Dell Inspiron 1525 review
Dell’s Inspiron 1525 has been sitting on our A List for two months, and with good reason. It’s a simply superb budget laptop. But with another hundred pounds to play with, can Dell keep the £499 competition at bay?
Ignoring our review sample’s horrid lime green hue lid – you can choose from a wide selection of colours – it’s clear Dell has got the design of the 1525 just right. The lid’s matte finish feels great and the smoothly curved edges immediately make the Inspiron look more expensive than it is. Build quality is good, too, and despite a little flex in the base, there was no sign of any undue creakiness.
The keyboard is an undeniable highlight and the combination of responsive keys and good layout is the best on test. The cherry on top is the row of touch-sensitive media playback buttons on the keyboard’s top-right edge. Only the soft-feeling trackpad buttons are a worry, but they’re easy to get used to. The glossy 15.4in panel shares its rivals’ 1,280 x 800 resolution, and while contrast is lacking, colour accuracy is spot on. Skin tones looked natural and whites suitably white, but the lack of contrast did tend to crush finer detail.
Performance, courtesy of the Intel Core 2 Duo T5550, puts the Dell near the front of the pack.
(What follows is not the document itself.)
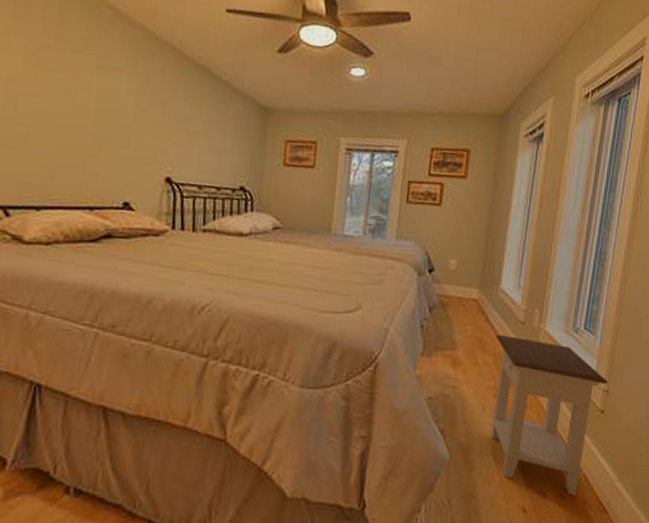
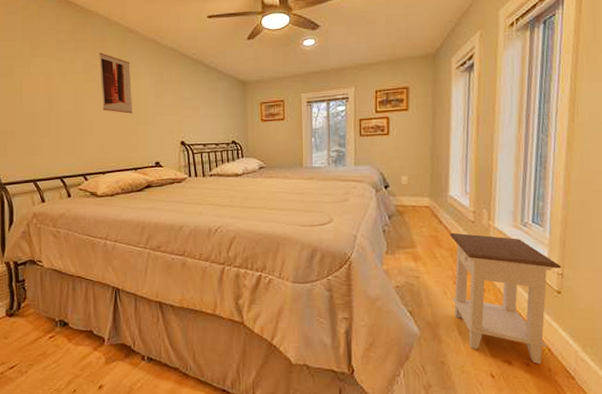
wall art: none [48,28,103,127] -> present [99,53,132,114]

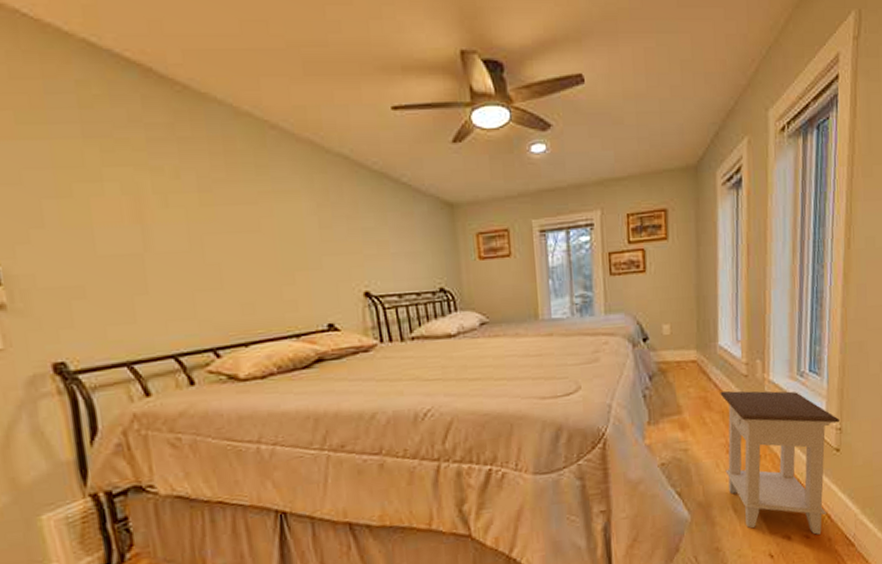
wall art: present [99,53,132,114] -> none [222,160,286,254]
A result of 0.92 in our benchmarks is fast enough for most tasks, and only the Intel GMA X3100 graphics holds back 3D performance. Older games may be playable, but forget about the likes of Crysis.
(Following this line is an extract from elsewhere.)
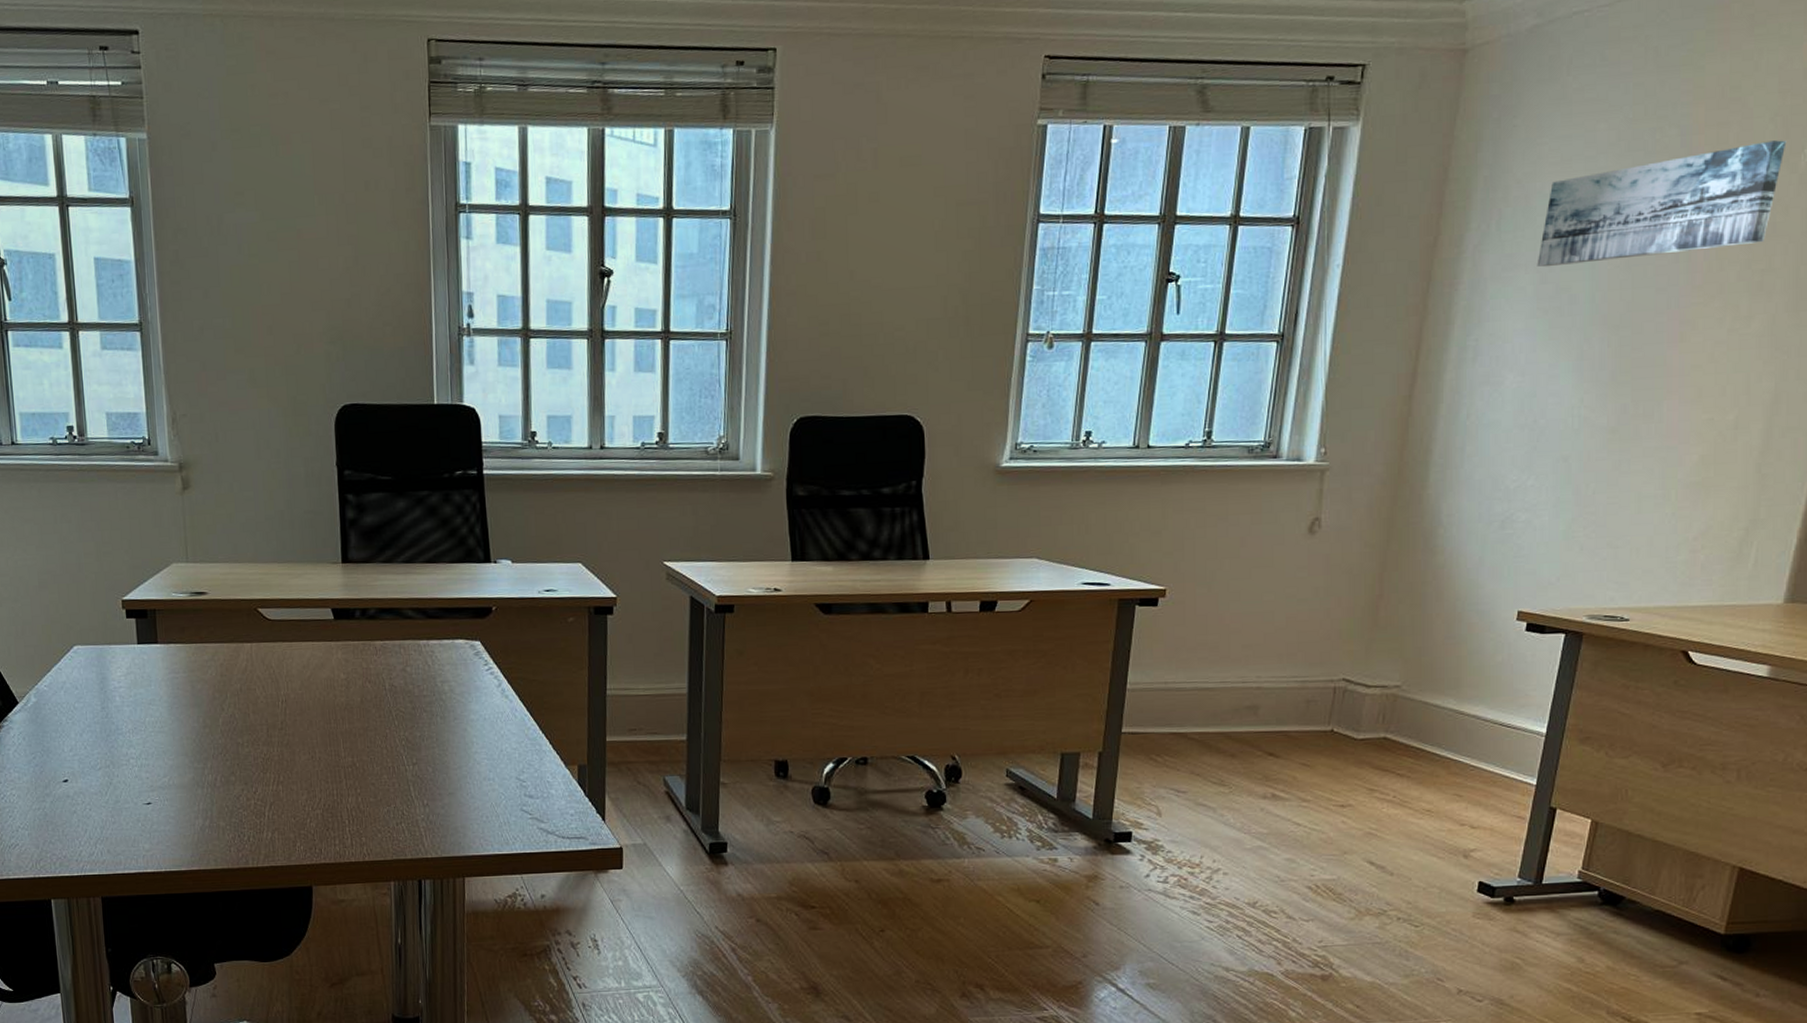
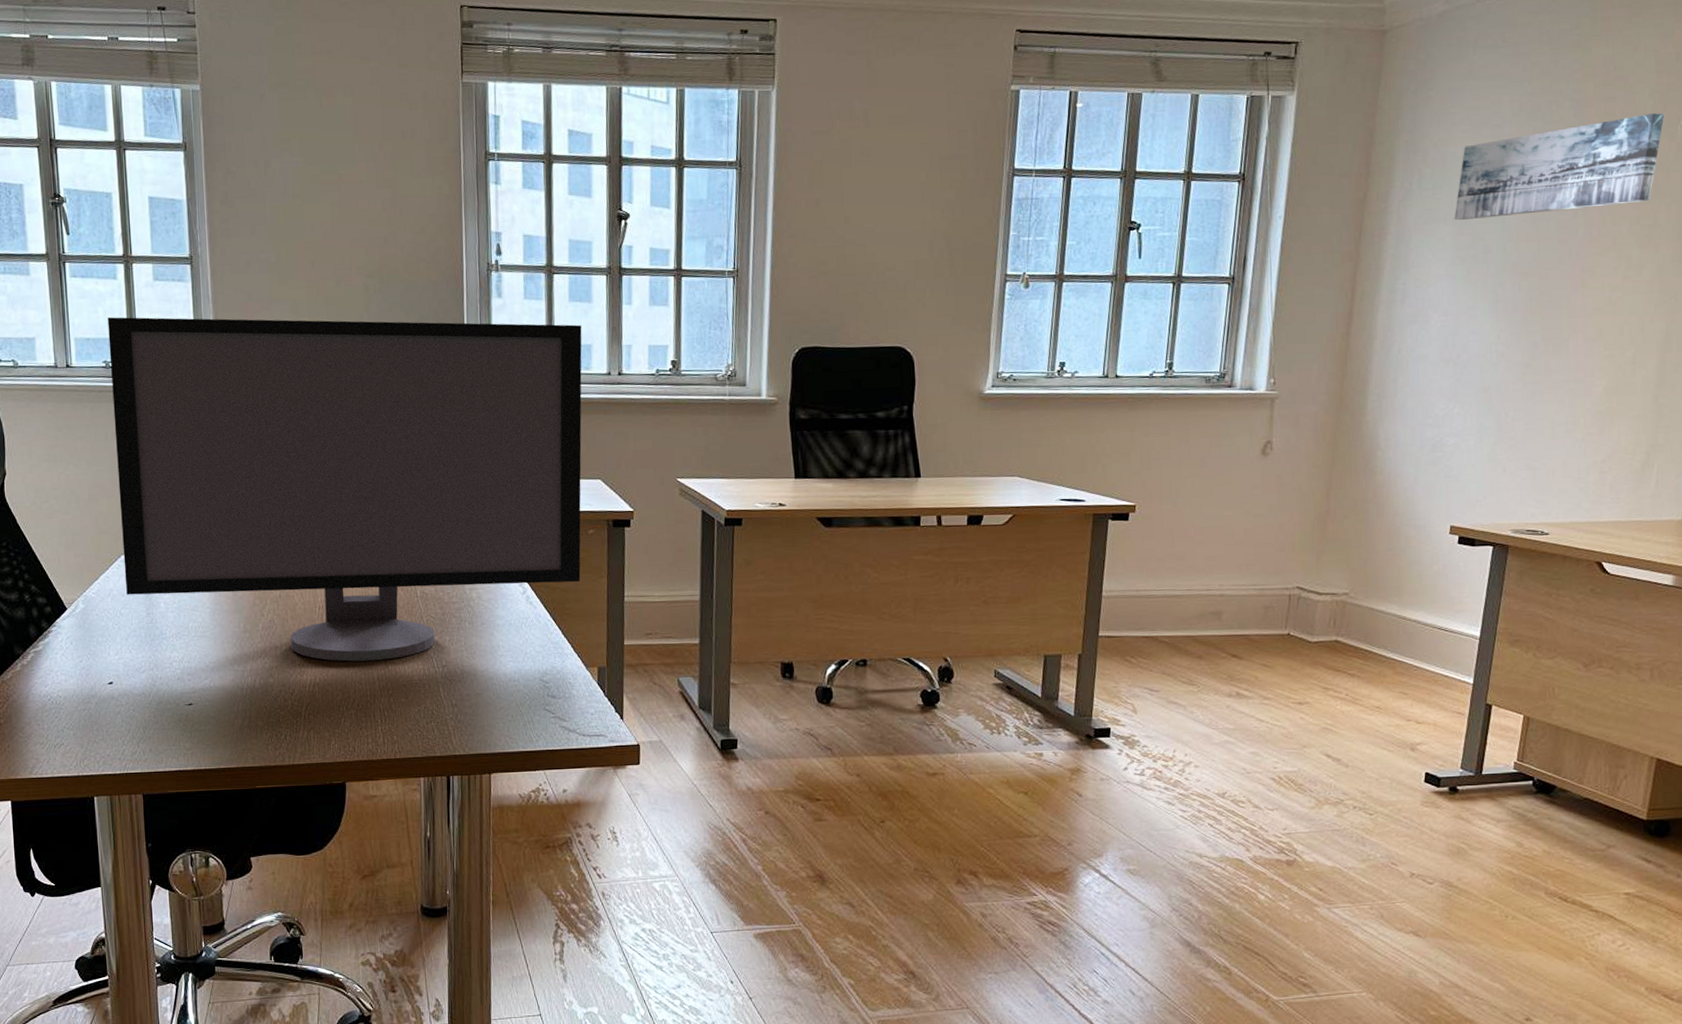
computer monitor: none [54,389,561,759] -> present [108,317,582,662]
Battery life is streets ahead of all here but the NEC and Vye laptops. Light use stretches to an impressive five and a half hours, and heavy usage saw the 1525 survive for 1hr 16mins.
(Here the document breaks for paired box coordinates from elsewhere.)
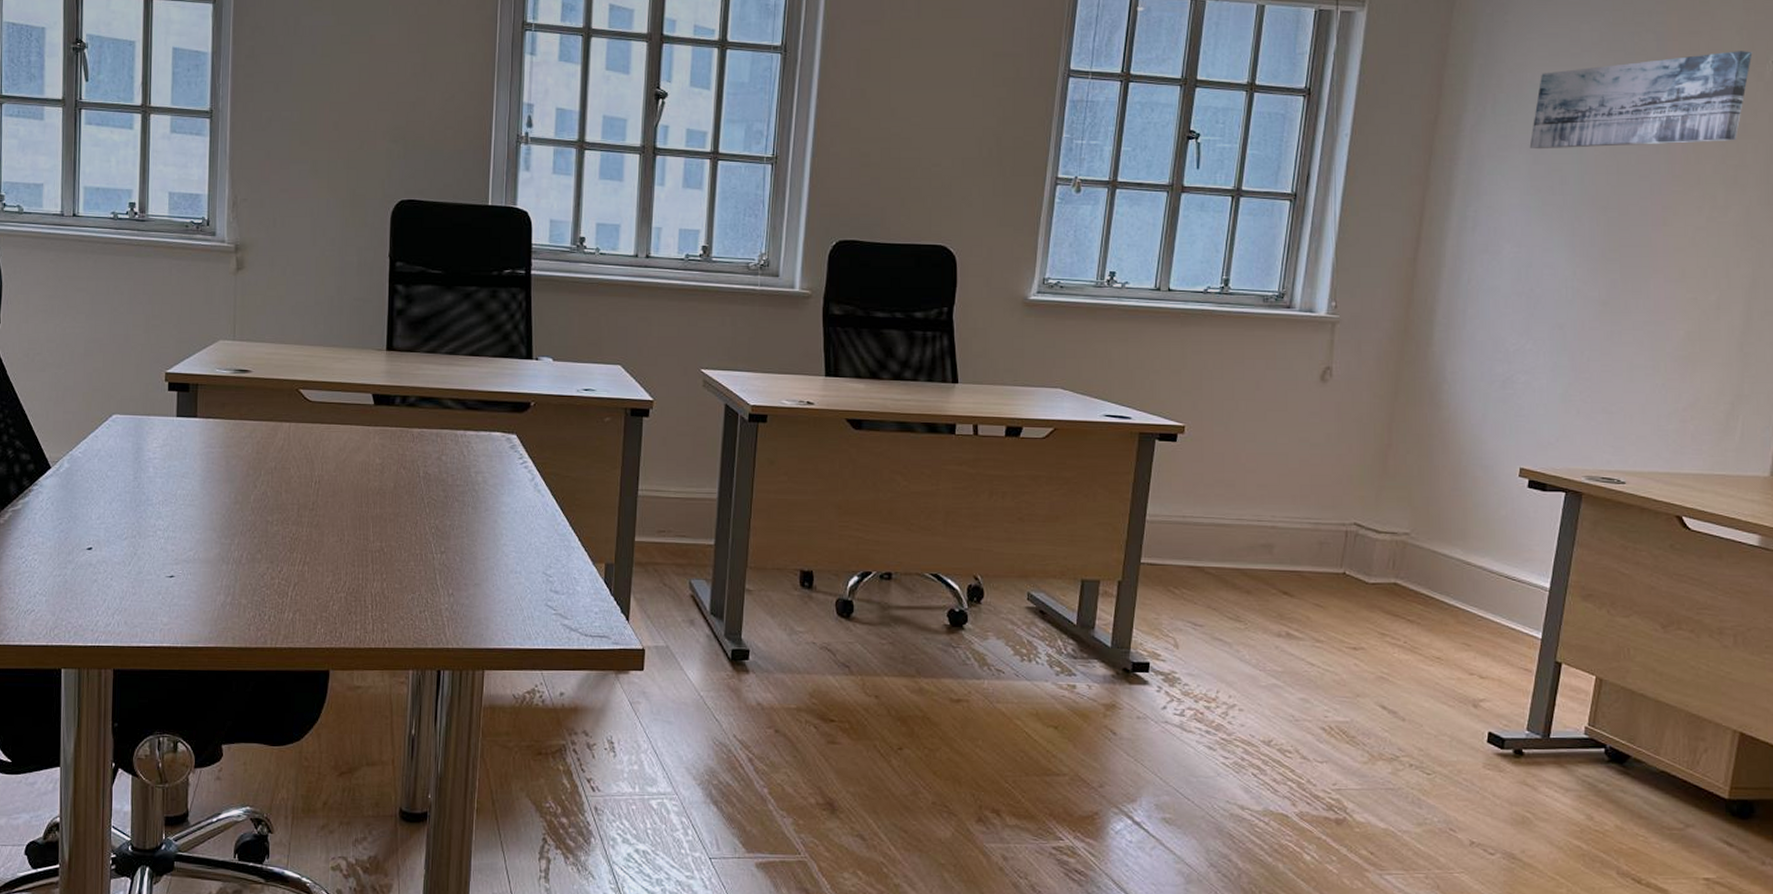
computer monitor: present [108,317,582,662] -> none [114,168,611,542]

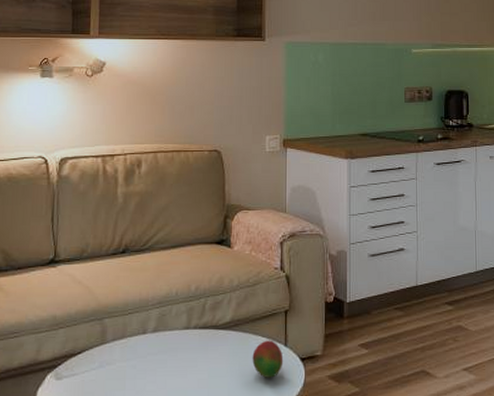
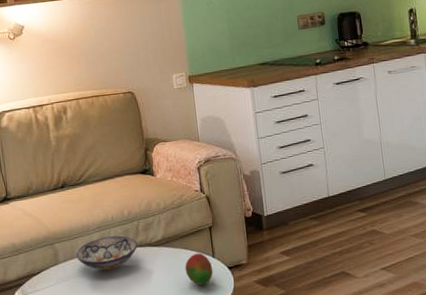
bowl: none [127,314,201,355] -> present [75,236,138,271]

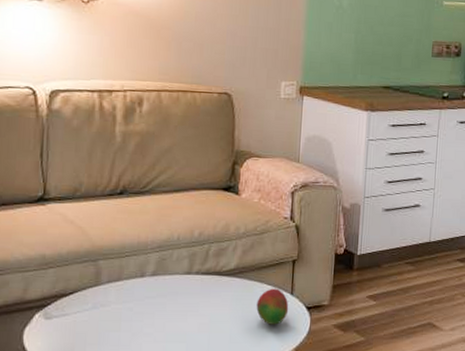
bowl: present [75,236,138,271] -> none [124,259,204,299]

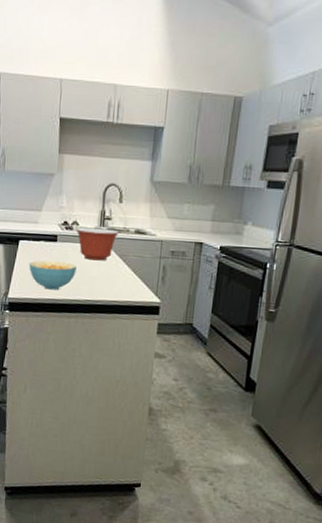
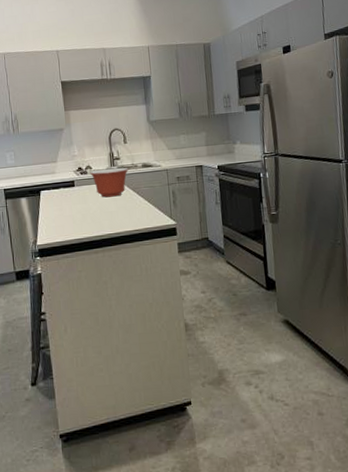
cereal bowl: present [29,260,77,290] -> none [53,203,96,231]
Elsewhere, the 1525 is a solid choice. The 250GB hard drive is generous and the array of ports is among the most comprehensive on test. There’s even a little remote control, which allows you to control media playback from a distance.
So, why hasn’t the Dell taken the top spot again this month? It simply comes down to the fact that, at this price, Samsung’s R700 offers even more. If the Samsung is too large, though, and the Toshiba’s battery life too brief, the Dell remains a worthy alternative.